Avec les vagues de chaleur de ces derniers jours, on mesure davantage l’importance de l’eau dans les grandes villes. À Paris, cette présence de l’eau est partout. Dans les rues de la capitale, les fontaines Wallace font justement partie de ce paysage quotidien. On les croise sans toujours y prêter attention, entre le bruit de la ville et les quais de la Seine.


Pourtant, ces fontaines ne servent pas seulement à fournir de l’eau potable aux habitants et aux passants. Elles racontent aussi une partie de l’histoire de Paris, marquée par la solidarité, l’art et le patrimoine urbain. À travers elles, l’eau apparaît comme un élément essentiel de la ville, à la fois utile, culturel et inspirant.


Les fontaines Wallace, inspirées par la générosité :



Pour comprendre les fontaines Wallace, il faut revenir après la guerre franco-prussienne de 1870, le siège de Paris, puis la Commune, la population souffre terriblement. L'accès à l'eau potable est devenu un problème majeur. C'est dans ce contexte qu'intervient Richard Wallace, un riche collectionneur et philanthrope britannique profondément attaché à Paris. Choqué par les conditions de vie qu'il observe, il décide d'offrir à la ville des fontaines publiques gratuites.

Les premières fontaines sont installées dès 1872. Pour les concevoir, Wallace fait appel à Charles-Auguste Lebourg, un sculpteur qui réalise des modèles en fonte, permettant une reproduction à grande échelle. Dès l'origine, ces fontaines ne sont pas de simples points d'eau : elles sont pensées comme des objets beaux, dignes d'être dans l'espace parisien.


Ce qui frappe d'abord quand on regarde une fontaine Wallace, ce sont les quatre cariatides qui soutiennent le dôme. Ces figures féminines, d'inspiration antique, représentent la simplicité, la bonté, la sobriété et la charité. Leurs postures diffèrent légèrement, ce qui rend chaque fontaine unique.
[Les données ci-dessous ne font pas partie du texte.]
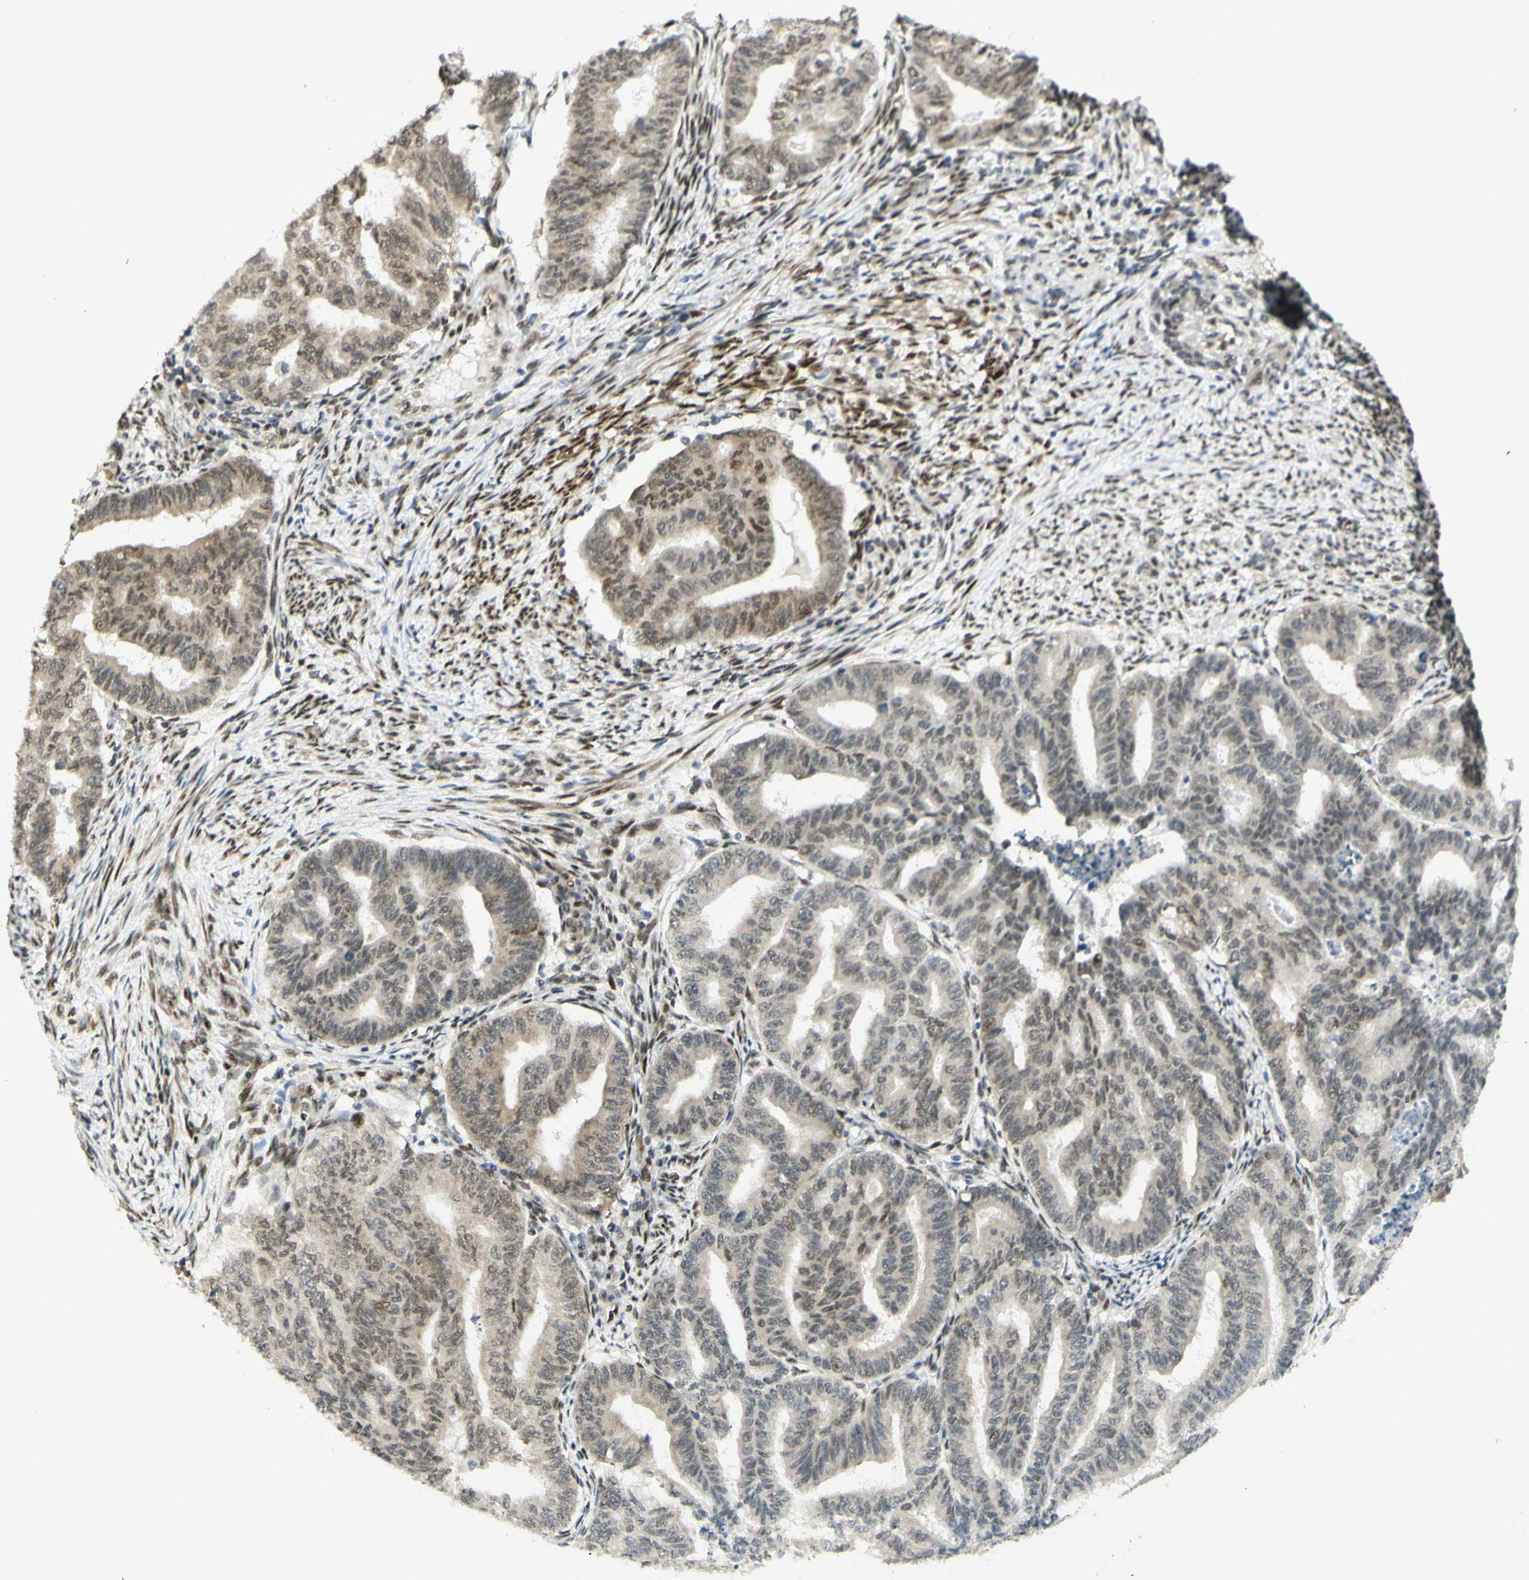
{"staining": {"intensity": "weak", "quantity": "25%-75%", "location": "nuclear"}, "tissue": "endometrial cancer", "cell_type": "Tumor cells", "image_type": "cancer", "snomed": [{"axis": "morphology", "description": "Adenocarcinoma, NOS"}, {"axis": "topography", "description": "Endometrium"}], "caption": "Weak nuclear staining is present in about 25%-75% of tumor cells in endometrial adenocarcinoma. (Brightfield microscopy of DAB IHC at high magnification).", "gene": "DDX1", "patient": {"sex": "female", "age": 79}}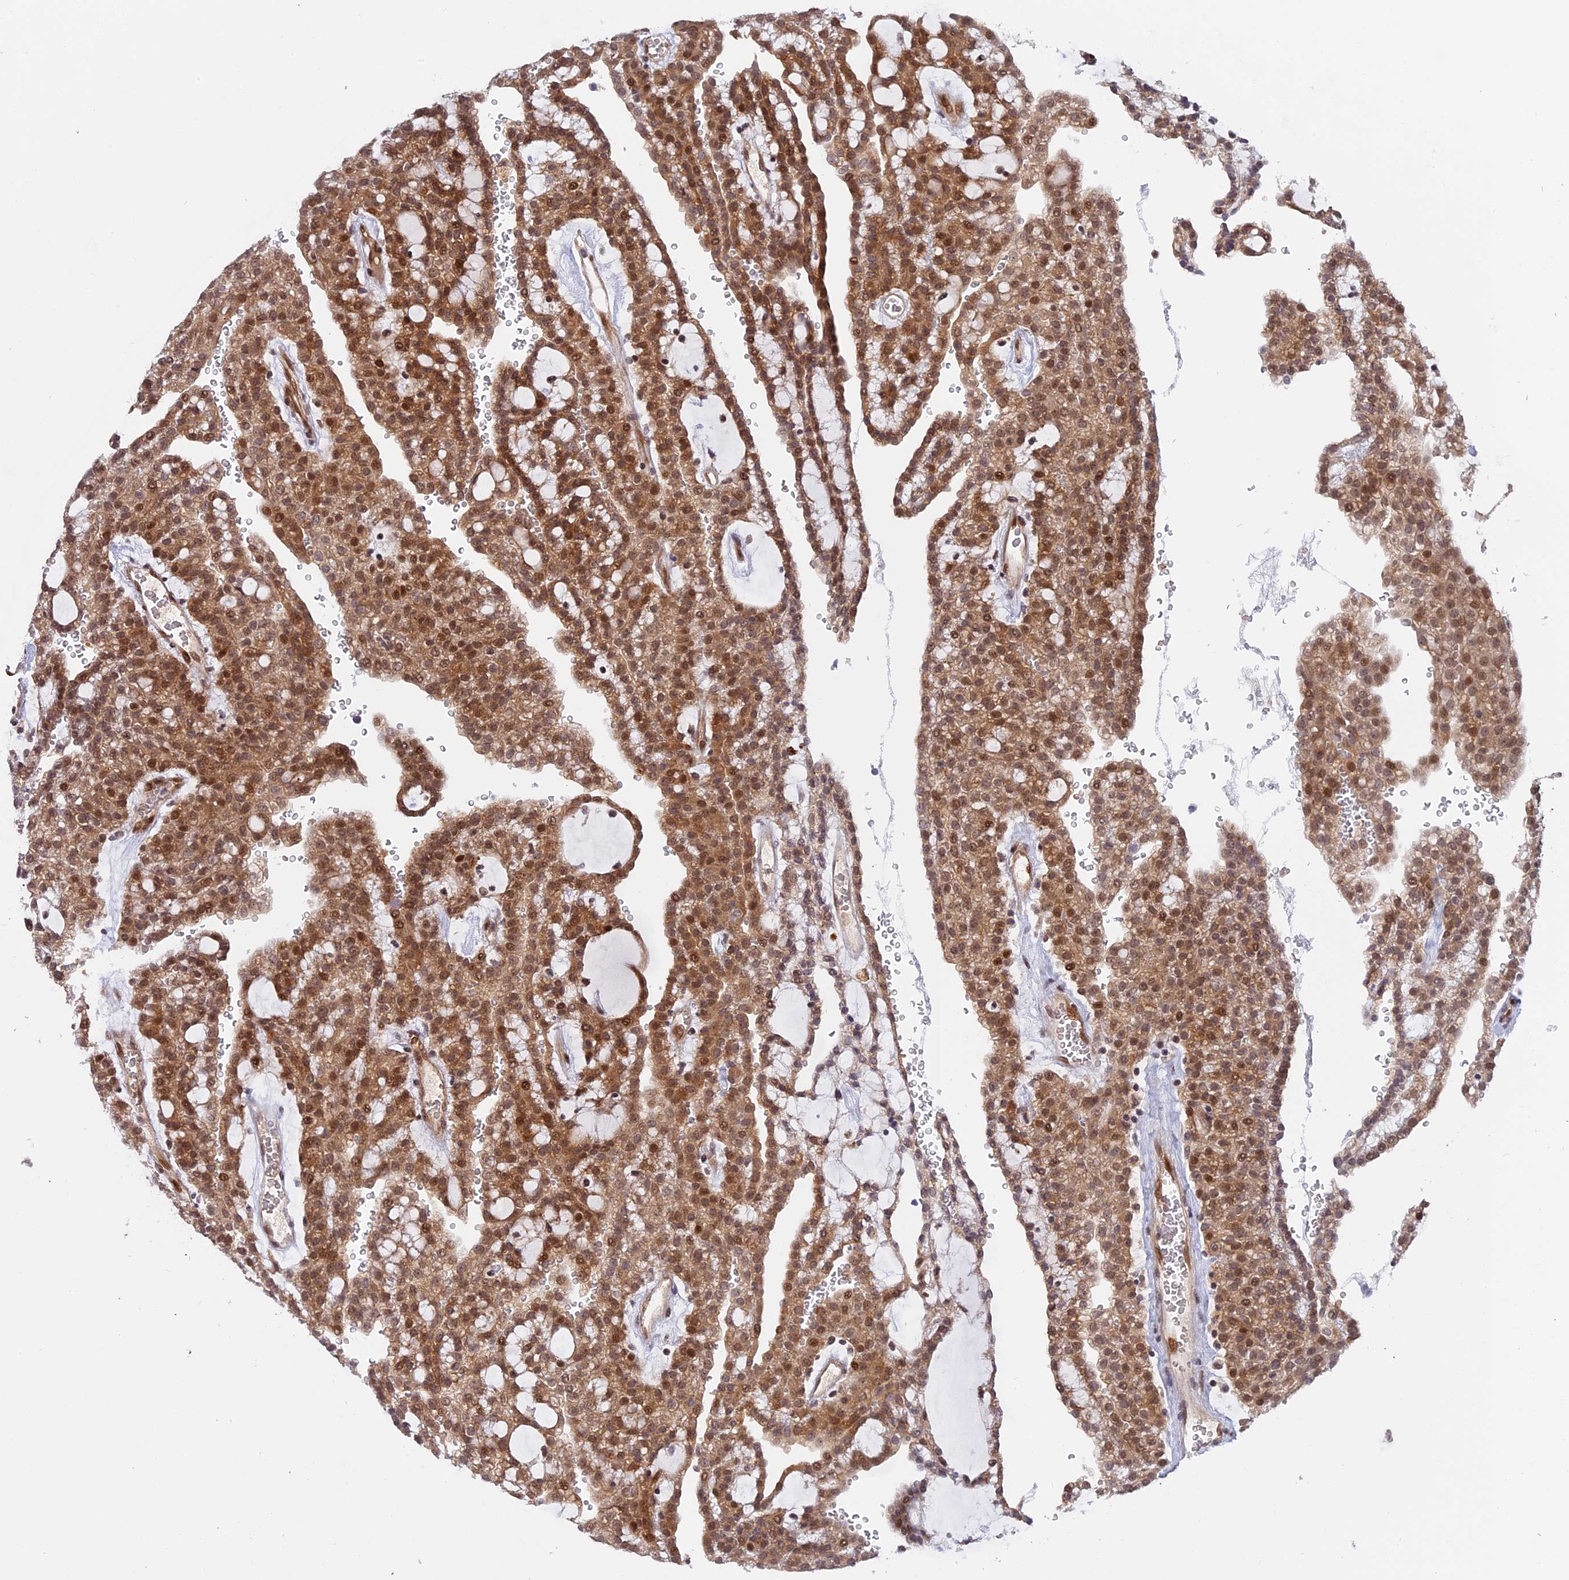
{"staining": {"intensity": "moderate", "quantity": ">75%", "location": "cytoplasmic/membranous,nuclear"}, "tissue": "renal cancer", "cell_type": "Tumor cells", "image_type": "cancer", "snomed": [{"axis": "morphology", "description": "Adenocarcinoma, NOS"}, {"axis": "topography", "description": "Kidney"}], "caption": "Immunohistochemical staining of human renal cancer (adenocarcinoma) shows medium levels of moderate cytoplasmic/membranous and nuclear protein expression in approximately >75% of tumor cells.", "gene": "ZNF428", "patient": {"sex": "male", "age": 63}}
La couleur verte n'a rien d'un hasard : elle aurait été choisie dans le cadre de la politique urbaine de Napoléon III, qui souhaitait intégrer davantage la nature dans Paris.


Comme le montre Barbara Lambesis, présidente de la Société Des Fontaines Wallace, dans son ouvrage "Trouver les fontaines Wallace Paris", ces fontaines sont devenues bien plus que des points d'eau. Elles sont des repères urbains, des objets photographiés, des symboles du Paris populaire. On les retrouve sur les cartes postales anciennes, dans les films, dans la photographie de rue, dans les illustrations touristiques.

 


La Seine et les fontaines : l'eau comme matière artistique


La Seine n'est pas qu'une voie de transport ou une frontière entre rive droite et rive gauche. Pour les artistes, elle a toujours été une source d'inspiration inépuisable. Claude Monet, Auguste Renoir; tous ont été fascinés par ses reflets, sa lumière changeante, le mouvement perpétuel de son eau.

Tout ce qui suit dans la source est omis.